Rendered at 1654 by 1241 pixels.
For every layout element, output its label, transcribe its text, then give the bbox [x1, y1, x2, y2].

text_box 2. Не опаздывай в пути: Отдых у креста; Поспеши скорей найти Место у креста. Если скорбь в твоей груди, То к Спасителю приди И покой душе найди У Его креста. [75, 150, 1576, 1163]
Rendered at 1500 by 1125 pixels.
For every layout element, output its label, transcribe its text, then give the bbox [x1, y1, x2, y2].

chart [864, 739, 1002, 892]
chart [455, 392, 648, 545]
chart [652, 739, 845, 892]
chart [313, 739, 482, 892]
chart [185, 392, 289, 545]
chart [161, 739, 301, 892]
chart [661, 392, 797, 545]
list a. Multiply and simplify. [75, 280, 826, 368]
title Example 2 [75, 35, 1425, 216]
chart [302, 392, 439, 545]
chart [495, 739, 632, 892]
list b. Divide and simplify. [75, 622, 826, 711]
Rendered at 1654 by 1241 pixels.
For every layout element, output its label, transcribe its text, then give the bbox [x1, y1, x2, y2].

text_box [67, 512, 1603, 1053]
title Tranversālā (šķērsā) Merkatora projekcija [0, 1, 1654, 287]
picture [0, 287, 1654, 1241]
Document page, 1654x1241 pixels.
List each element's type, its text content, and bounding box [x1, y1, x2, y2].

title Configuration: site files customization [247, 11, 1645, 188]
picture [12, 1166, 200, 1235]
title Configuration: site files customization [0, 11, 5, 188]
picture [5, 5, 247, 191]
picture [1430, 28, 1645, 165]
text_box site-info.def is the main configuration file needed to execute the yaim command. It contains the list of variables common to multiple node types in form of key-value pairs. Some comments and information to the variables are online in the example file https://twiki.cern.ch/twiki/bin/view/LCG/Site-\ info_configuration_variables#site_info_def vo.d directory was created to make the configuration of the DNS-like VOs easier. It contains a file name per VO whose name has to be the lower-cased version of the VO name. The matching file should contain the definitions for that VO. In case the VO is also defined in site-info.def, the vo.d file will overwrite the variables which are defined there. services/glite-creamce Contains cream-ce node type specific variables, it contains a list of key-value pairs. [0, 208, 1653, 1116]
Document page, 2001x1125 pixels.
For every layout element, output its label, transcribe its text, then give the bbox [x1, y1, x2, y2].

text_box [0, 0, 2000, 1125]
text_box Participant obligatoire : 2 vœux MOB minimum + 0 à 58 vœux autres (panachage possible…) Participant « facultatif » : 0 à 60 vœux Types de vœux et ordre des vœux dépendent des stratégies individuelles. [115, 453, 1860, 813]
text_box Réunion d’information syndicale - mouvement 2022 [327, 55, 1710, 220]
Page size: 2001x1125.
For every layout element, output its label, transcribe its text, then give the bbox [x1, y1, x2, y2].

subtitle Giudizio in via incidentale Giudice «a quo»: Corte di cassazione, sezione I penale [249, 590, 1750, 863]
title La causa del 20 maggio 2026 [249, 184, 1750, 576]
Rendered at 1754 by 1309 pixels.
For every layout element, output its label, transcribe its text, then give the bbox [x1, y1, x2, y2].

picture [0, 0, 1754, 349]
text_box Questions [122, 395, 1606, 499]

AIM: Reproduce every line of the records above verbatim, from the first record through the last.

PROBLEM SOLUTION:
Rendered at 1654 by 1241 pixels.
For every layout element, output its label, transcribe its text, then give the bbox [x1, y1, x2, y2].

text_box 2. Не опаздывай в пути: Отдых у креста; Поспеши скорей найти Место у креста. Если скорбь в твоей груди, То к Спасителю приди И покой душе найди У Его креста. [75, 150, 1576, 1163]
Rendered at 1500 by 1125 pixels.
For every layout element, output its label, transcribe its text, then give the bbox [x1, y1, x2, y2].

chart [864, 739, 1002, 892]
chart [455, 392, 648, 545]
chart [652, 739, 845, 892]
chart [313, 739, 482, 892]
chart [185, 392, 289, 545]
chart [161, 739, 301, 892]
chart [661, 392, 797, 545]
list a. Multiply and simplify. [75, 280, 826, 368]
title Example 2 [75, 35, 1425, 216]
chart [302, 392, 439, 545]
chart [495, 739, 632, 892]
list b. Divide and simplify. [75, 622, 826, 711]
Rendered at 1654 by 1241 pixels.
For every layout element, output its label, transcribe its text, then give the bbox [x1, y1, x2, y2].

text_box [67, 512, 1603, 1053]
title Tranversālā (šķērsā) Merkatora projekcija [0, 1, 1654, 287]
picture [0, 287, 1654, 1241]
Document page, 1654x1241 pixels.
List each element's type, its text content, and bounding box [x1, y1, x2, y2].

title Configuration: site files customization [247, 11, 1645, 188]
picture [12, 1166, 200, 1235]
title Configuration: site files customization [0, 11, 5, 188]
picture [5, 5, 247, 191]
picture [1430, 28, 1645, 165]
text_box site-info.def is the main configuration file needed to execute the yaim command. It contains the list of variables common to multiple node types in form of key-value pairs. Some comments and information to the variables are online in the example file https://twiki.cern.ch/twiki/bin/view/LCG/Site-\ info_configuration_variables#site_info_def vo.d directory was created to make the configuration of the DNS-like VOs easier. It contains a file name per VO whose name has to be the lower-cased version of the VO name. The matching file should contain the definitions for that VO. In case the VO is also defined in site-info.def, the vo.d file will overwrite the variables which are defined there. services/glite-creamce Contains cream-ce node type specific variables, it contains a list of key-value pairs. [0, 208, 1653, 1116]
Document page, 2001x1125 pixels.
For every layout element, output its label, transcribe its text, then give the bbox [x1, y1, x2, y2].

text_box [0, 0, 2000, 1125]
text_box Participant obligatoire : 2 vœux MOB minimum + 0 à 58 vœux autres (panachage possible…) Participant « facultatif » : 0 à 60 vœux Types de vœux et ordre des vœux dépendent des stratégies individuelles. [115, 453, 1860, 813]
text_box Réunion d’information syndicale - mouvement 2022 [327, 55, 1710, 220]
Page size: 2001x1125.
For every layout element, output its label, transcribe its text, then give the bbox [x1, y1, x2, y2].

subtitle Giudizio in via incidentale Giudice «a quo»: Corte di cassazione, sezione I penale [249, 590, 1750, 863]
title La causa del 20 maggio 2026 [249, 184, 1750, 576]
Rendered at 1754 by 1309 pixels.
For every layout element, output its label, transcribe its text, then give the bbox [x1, y1, x2, y2].

picture [0, 0, 1754, 349]
text_box Questions [122, 395, 1606, 499]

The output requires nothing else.